Perimenopause produces similar unpredictability as hormone levels fluctuate more erratically. And in the postpartum period, the hormonal crash after delivery causes what’s known as the “baby blues” in 50% to 70% of all women who give birth. These episodes typically start around day three or four and resolve within two weeks, though they can linger for up to three months. Crying spells, insomnia, fatigue, and anxiety are the defining features. If symptoms persist beyond that window or worsen instead of improving, it may signal postpartum depression, which most commonly develops within the first three months after delivery.

Pseudobulbar Affect

Pseudobulbar affect (PBA) is a neurological condition where crying (or laughing) erupts suddenly and doesn’t match how you actually feel. You might burst into tears during a casual conversation or start laughing that quickly turns to sobbing. The episodes typically last only a few minutes, but they’re completely involuntary. PBA is often mistaken for depression, but the key difference is that depression involves a persistent feeling of sadness, while PBA produces short bursts of emotional expression that don’t reflect your underlying mood. It occurs in people with brain injuries, stroke, multiple sclerosis, ALS, and other neurological conditions that disrupt the circuits connecting emotion to its outward expression.

Stress, Grief, and Burnout

Sometimes crying spells don’t point to a clinical condition at all. Prolonged stress, unresolved grief, sleep deprivation, and emotional exhaustion can all lower your threshold for tears. Pain is another significant trigger. A study of nursing home residents found that about one in six cried daily, and physical pain, restless nights, and clinical instability all independently increased the likelihood of crying. Social isolation made things worse, while regular social activity and general sociability were protective.

How Crying Spells Are Treated

Treatment depends entirely on the cause.

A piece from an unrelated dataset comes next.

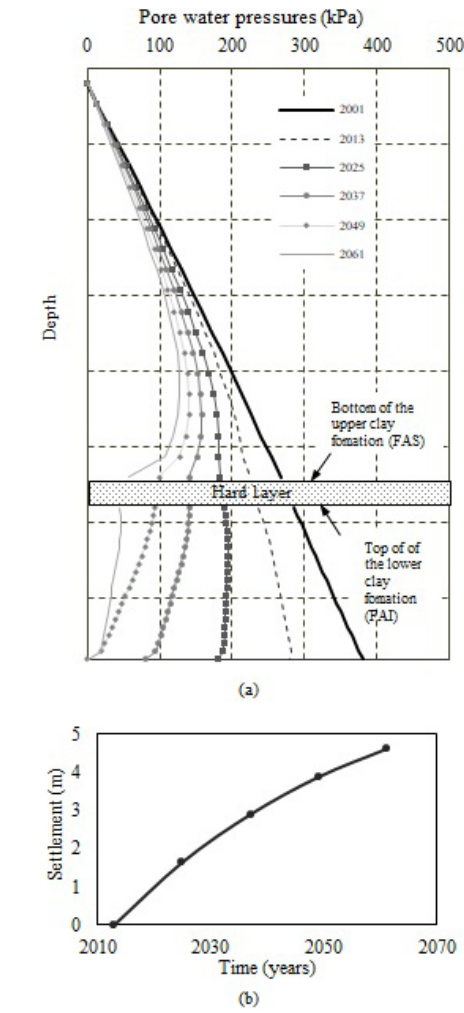
Figure 5. (a) Pore pressure evolution and (b) accumulated settle- ment, site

When crying spells stem from depression or anxiety, the same approaches that address those conditions, including therapy and medications that increase serotonin activity, tend to reduce tearfulness as mood improves. For PMDD, hormonal treatments and certain antidepressants taken during the luteal phase can blunt the emotional sensitivity that drives the crying.

PBA has its own specific treatment. One FDA-approved medication works by modifying brain signaling pathways involved in emotional expression. Antidepressants can also reduce PBA episode frequency, even though PBA itself isn’t depression.

For crying spells rooted in stress or overwhelm, grounding techniques can help you regain control in the moment. Physical approaches tend to work fastest: clench and release your fists, run cool or warm water over your hands, or try the 5-4-3-2-1 technique where you identify five things you can see, four you can touch, three you can hear, two you can smell, and one you can taste. This pulls your attention into the present and interrupts the emotional spiral. Deep breathing, particularly inhaling for four counts, holding for seven, and exhaling for eight, activates the calming branch of your nervous system and can slow tears once they start.

Mental techniques help too. Counting backward from ten, reciting the alphabet, or categorizing nearby objects by color or texture gives your brain a task that competes with the emotional wave. Repeating a simple, kind statement to yourself (“I’m safe right now, this will pass”) can also reduce the intensity. These aren’t permanent fixes, but they can help you get through a meeting, a phone call, or a drive home.

When Crying Spells Signal Something Deeper

A single crying spell after a rough week is normal. What changes the picture is a pattern: crying most days for two weeks or more, tears that come with no identifiable trigger, episodes that leave you feeling out of control, or crying that disrupts your ability to work, parent, or maintain relationships. If the spells started after childbirth and haven’t improved after two weeks, that timeline matters. If they coincide with a neurological condition and feel disconnected from your actual emotions, PBA is worth investigating. The cause shapes the solution, and identifying it is the most important step toward fewer tears.